**PASSAGE PROVIDED:**
*** Block opens ***

Page 10 of 28

PA21.1-6 | Blood Components & Clinical Uses — Summary & Reflection

REFLECT

Consider a rural district hospital with limited blood bank infrastructure — they can only store one type of blood component. Which single component would you prioritise stocking, and why? How would your answer change if the primary case-mix were (a) obstetric haemorrhage, (b) dengue with thrombocytopenia, or (c) warfarin-poisoning patients? Discuss with a classmate and note your reasoning — there is no single correct answer, but good clinical reasoning will balance oxygen-carrying capacity, platelet needs, and coagulation support.

KEY TAKEAWAYS

Key takeaways from this module:

  1. Component therapy over whole blood — one donation treats up to four patients; reduces TACO; allows optimised storage per component.
  1. PRBC — storage 2–6°C, 42 days; 1 unit raises Hb ~1 g/dL; transfuse for symptomatic anaemia or acute haemorrhagic loss.
  1. Platelet concentrate — storage 20–24°C with agitation, only 5 days; prophylactic threshold <10,000/µL; apheresis reduces donor exposure.
  1. FFP — frozen within 8 h; −18°C for 12 months; used for multiple factor deficiencies, DIC, warfarin reversal, and as replacement fluid in TTP plasma exchange.
  1. Cryoprecipitate — concentrated fibrinogen + Factor VIII + vWF + Factor XIII; preferred for hypofibrinogenaemia over FFP (volume advantage).
  1. Massive transfusion complications: citrate toxicity/hypocalcaemia, hyperkalaemia, hypothermia, dilutional coagulopathy, metabolic acidosis. Use 1:1:1 ratio and blood warmers.
  1. Leukoreduction prevents FNHTR, HLA alloimmunisation, CMV transmission. Irradiation prevents TA-GvHD in immunocompromised patients.
  1. Cross-link to H10 (Bleeding Disorders): FFP and cryoprecipitate bridge to factor deficiency management; factor concentrates now preferred for haemophilia.

*** Block closes ***

**EXTRACTED ENTRIES:**
*** Block opens ***

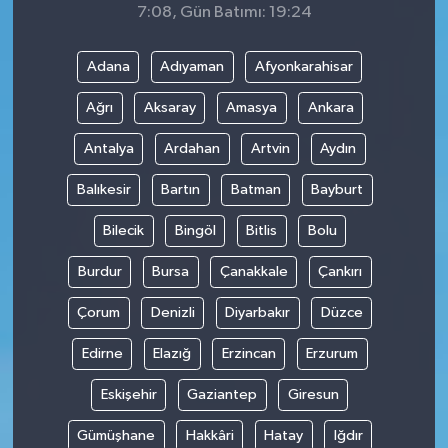
7:08, Gün Batımı: 19:24
Adana
Adıyaman
Afyonkarahisar
Ağrı
Aksaray
Amasya
Ankara
Antalya
Ardahan
Artvin
Aydın
Balıkesir
Bartın
Batman
Bayburt
Bilecik
Bingöl
Bitlis
Bolu
Burdur
Bursa
Çanakkale
Çankırı
Çorum
Denizli
Diyarbakır
Düzce
Edirne
Elazığ
Erzincan
Erzurum
Eskişehir
Gaziantep
Giresun
Gümüşhane
Hakkâri
Hatay
Iğdır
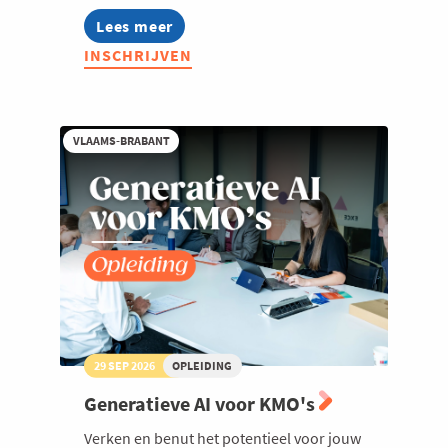
Lees meer
about
B2B
INSCHRIJVEN
klanten
vinden
in
nieuwe
tijden
VLAAMS-BRABANT
-
2026
29 SEP 2026
OPLEIDING
Generatieve AI voor KMO's
Verken en benut het potentieel voor jouw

*** Block closes ***

Check each statement against the blood components summary. For each one, answer yes or no and quote the words from the summary that decide it.
(a) Platelet concentrate is stored at 2–6°C.
(b) FFP is kept at −18°C for 12 months.
(c) For hypofibrinogenaemia, cryoprecipitate is preferred over FFP.

(a) No: "storage 20–24°C with agitation, only 5 days"
(b) Yes: "−18°C for 12 months"
(c) Yes: "preferred for hypofibrinogenaemia over FFP (volume advantage)"